ECLI:NL:RBLIM:2021:7603

Rechtbank Limburg

Datum uitspraak
6 oktober 2021
Publicatiedatum
8 oktober 2021
Zaaknummer
8946992 CV EXPL 20-6553
Instantie
Rechtbank Limburg
Type
Uitspraak
Rechtsgebied
Civiel recht
Procedures
  • Eerste aanleg - enkelvoudig
Vindplaatsen
  • Rechtspraak.nl
AI samenvatting door LexboostAutomatisch gegenereerd

Vordering tot betaling van zorgverzekeringspremies door VGZ Zorgverzekeraar N.V. aan gedaagde partij

In deze zaak vordert VGZ Zorgverzekeraar N.V., rechtsopvolgster van VGZ voor de Zorg N.V. betreffende IZZ Zorgverzekering, betaling van een bedrag van € 500,00 aan hoofdsom van de gedaagde partij. De vordering is beperkt tot dit bedrag, terwijl VGZ oorspronkelijk een bedrag van € 6.366,44 aan hoofdsom vorderde, dat onbetaald was gelaten door de gedaagde partij. De gedaagde partij heeft een zorgverzekering afgesloten bij IZZ, dat onderdeel is van VGZ, maar stelt niet op de hoogte te zijn geweest van deze relatie en heeft geprobeerd een betalingsregeling te treffen voor haar betalingsachterstand.

De kantonrechter heeft vastgesteld dat VGZ onbetwist heeft gesteld dat de gedaagde partij op de hoogte was van haar zorgverzekering en dat zij in staat was om haar gegevens in te zien via het portaal van MijnVGZ. De kantonrechter oordeelt dat het niet aannemelijk is dat de gedaagde partij niet wist dat haar zorgverzekering bij VGZ liep en dat zij met VGZ afspraken moest maken over de betalingsachterstand. De vordering van VGZ wordt toegewezen, waarbij de wettelijke rente vanaf de dag van dagvaarding tot aan de dag van algehele voldoening ook wordt toegewezen.

De gedaagde partij wordt veroordeeld in de proceskosten, die aan de zijde van VGZ zijn begroot op € 381,09. De kantonrechter heeft ook overwogen dat indien de gedaagde partij een betalingsregeling wenst te treffen, zij zich tot VGZ moet wenden, aangezien dit buiten de onderhavige procedure valt. Het vonnis is uitgesproken door mr. H.H. Dethmers op 6 oktober 2021.
┄┄┄┄┄┄┄┄┄┄┄┄┄┄┄┄┄┄┄┄
§ OPDRACHT
Neem uit de uitspraak over de onbetaalde zorgpremies letterlijk het stuk over dat begint bij de woorden met "In deze zaak" en eindigt met "voor haar betalingsachterstand.".
┄┄┄┄┄┄┄┄┄┄┄┄┄┄┄┄┄┄┄┄
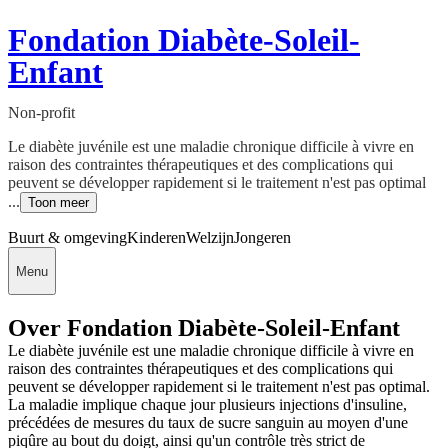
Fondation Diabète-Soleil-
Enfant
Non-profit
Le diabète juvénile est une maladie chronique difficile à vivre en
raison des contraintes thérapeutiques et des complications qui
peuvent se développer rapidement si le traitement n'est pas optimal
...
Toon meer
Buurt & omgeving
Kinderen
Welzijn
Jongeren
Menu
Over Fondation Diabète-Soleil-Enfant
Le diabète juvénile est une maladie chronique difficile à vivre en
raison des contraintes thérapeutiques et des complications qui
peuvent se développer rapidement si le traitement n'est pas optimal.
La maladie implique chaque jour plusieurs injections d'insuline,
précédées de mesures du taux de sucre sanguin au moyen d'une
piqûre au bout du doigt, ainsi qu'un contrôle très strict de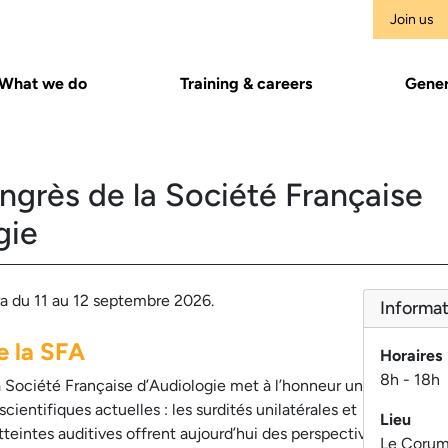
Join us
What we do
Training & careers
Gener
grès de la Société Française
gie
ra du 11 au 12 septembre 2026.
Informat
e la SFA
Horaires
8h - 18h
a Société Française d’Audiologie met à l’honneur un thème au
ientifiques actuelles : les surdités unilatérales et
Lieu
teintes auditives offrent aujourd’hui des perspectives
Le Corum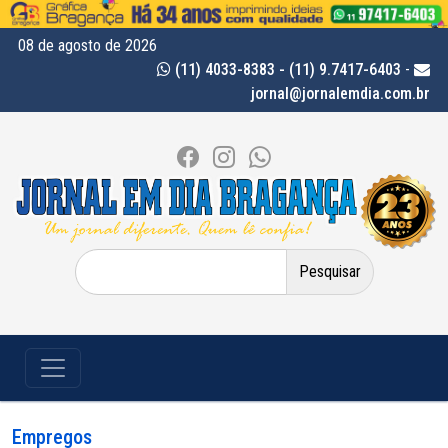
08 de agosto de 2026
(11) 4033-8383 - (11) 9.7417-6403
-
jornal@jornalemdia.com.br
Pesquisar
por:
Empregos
┄┄┄┄┄┄┄┄┄┄┄┄┄┄┄┄┄┄┄┄
§ ANTWOORD
In deze zaak vordert VGZ Zorgverzekeraar N.V., rechtsopvolgster van VGZ voor de Zorg N.V. betreffende IZZ Zorgverzekering, betaling van een bedrag van € 500,00 aan hoofdsom van de gedaagde partij. De vordering is beperkt tot dit bedrag, terwijl VGZ oorspronkelijk een bedrag van € 6.366,44 aan hoofdsom vorderde, dat onbetaald was gelaten door de gedaagde partij. De gedaagde partij heeft een zorgverzekering afgesloten bij IZZ, dat onderdeel is van VGZ, maar stelt niet op de hoogte te zijn geweest van deze relatie en heeft geprobeerd een betalingsregeling te treffen voor haar betalingsachterstand.